The key take away is that any companies that survive for 15 years or more make money or go bust.


So true. By the time I graduated in 2012, it was already too late. My first commercial side project failed. There was just too much competition and they got too much funding (I had 0 funding). I already felt that most opportunities for bootstrapping had dried up at that point and so, as a last resort, I decided to try the open source model and had some success in the sense that my open source project got a lot of traction initially.

Unfortunately growth slowed (Google traffic ground to a halt) and there just weren't enough users to monetize. Felt like the door got slammed shut right in my face.

Timing and luck is everything.


I don't think that there's a perfect time for anything. I am of the opinion that there will always be room to create stuff, it's just that for certain categories the preparation time will be longer.

Building an MVP will just take longer. So rather than measure the time to a workable MVP in weeks or months, for a product to stand out as being valuable it would probably take a year or more for users to want to consider making a switch.

In fact, I'm working on something vaguely similar to BW on the side. I don't know if I'll succeed or not but I'm loving the research I've been doing so far.


I understand it as the effect of new technology. The internet was still very new in 2000 and we've all witnessed its potential expand into what it is today.

New technology creates new and ripe frontiers. What new technology exists today that unlocked something for the human race? You'll find the opportunities there.


Mid 2000s might have been harder. I think more people are willing to pay a subscription for a thing than back then.


I think 2008-2012 was the sweet spot. Building your product in 2008 for 2 years would have taken you to 2010 when SaaS was more mainstream., but still relatively low competition.

Mid 2000s though would have been the best time to start an internet startup though (ie TripAdvisor, MyFitnessPal) given the low competition in search.


There's still no competition now compared to any time in the future for an internet business.


What do you mean? Give me some examples. There are plenty of saturated niches.


They will always be niches that certain people deem to be saturated, but that won't stop a determined entrepreneur from starting up a new venture.

If you went back to January 2007, the iPhone didn't have competition from Samsung's flagship touch-based phones or Google Pixel (because they didn't exist yet). This was a time when Nokia, Blackberry, Sony Ericsson etc were the dominant phone makers and Steve Jobs' original goal was to capture 10 million sales/year with the iPhone, out of the massive mobile phone market.

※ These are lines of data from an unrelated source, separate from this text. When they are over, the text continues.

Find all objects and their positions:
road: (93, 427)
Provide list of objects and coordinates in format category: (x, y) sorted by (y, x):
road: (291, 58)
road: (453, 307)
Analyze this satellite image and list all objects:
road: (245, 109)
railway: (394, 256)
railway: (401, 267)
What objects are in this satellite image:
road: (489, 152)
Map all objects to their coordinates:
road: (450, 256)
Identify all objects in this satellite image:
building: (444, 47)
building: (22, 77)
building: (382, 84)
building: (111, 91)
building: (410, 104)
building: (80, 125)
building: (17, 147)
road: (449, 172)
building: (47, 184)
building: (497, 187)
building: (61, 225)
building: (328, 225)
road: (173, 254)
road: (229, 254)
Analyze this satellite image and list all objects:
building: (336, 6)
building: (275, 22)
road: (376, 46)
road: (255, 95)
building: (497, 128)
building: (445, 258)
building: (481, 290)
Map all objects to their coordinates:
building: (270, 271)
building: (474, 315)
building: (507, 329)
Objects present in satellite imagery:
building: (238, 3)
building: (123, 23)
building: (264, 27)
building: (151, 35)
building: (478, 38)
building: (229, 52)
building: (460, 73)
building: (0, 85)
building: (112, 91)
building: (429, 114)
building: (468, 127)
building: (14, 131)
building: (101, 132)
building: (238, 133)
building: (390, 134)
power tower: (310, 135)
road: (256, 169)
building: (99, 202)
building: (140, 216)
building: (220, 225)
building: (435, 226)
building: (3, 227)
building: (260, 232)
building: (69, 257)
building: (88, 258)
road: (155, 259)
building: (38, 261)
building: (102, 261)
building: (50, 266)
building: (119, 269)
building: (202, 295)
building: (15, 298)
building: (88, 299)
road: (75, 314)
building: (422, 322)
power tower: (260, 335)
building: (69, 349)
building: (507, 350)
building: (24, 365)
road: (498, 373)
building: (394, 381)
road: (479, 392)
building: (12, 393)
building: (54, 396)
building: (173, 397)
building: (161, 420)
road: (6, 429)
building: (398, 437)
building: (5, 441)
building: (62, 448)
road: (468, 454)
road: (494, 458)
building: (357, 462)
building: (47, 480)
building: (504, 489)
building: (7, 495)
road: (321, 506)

If you went back to January 2004, the Tesla didn't have competition from Ford, Porsche and any of the other ICE car makers that have now announced EV models in their line up. In fact, investors would consider you stupid for asking them to invest in a car company or even one that planned to use batteries because of how messed up the economics of EV production was at the time.


All certainly true. My point isnt that its inpossible and that you shouldnt try, its just that it is much harder than it was in the past.


And my point is that, that is a weird way of looking at it, because _now_ it's also the easiest it'll ever be, what does it matter if it was easier in the past? The past is gone.


Grandfather was talking about how hard it was in the past, and i just commented on my experiences in the past. Of course looking at the past is not actionable, but I never intended to give actionable advice - just provide a comment

Also, saying it will be even harder in the future isnt exactly actionable or substantial advice either.


He means "if you think things are crowded now, they'll only be more crowded in the future"


I mean thats obviously true?


On the other hand already successful corps were acquihiring like crazy at that time. You didn't even need paying users. A big "BETA" next to your web 2.0 shiny logo was still required, though.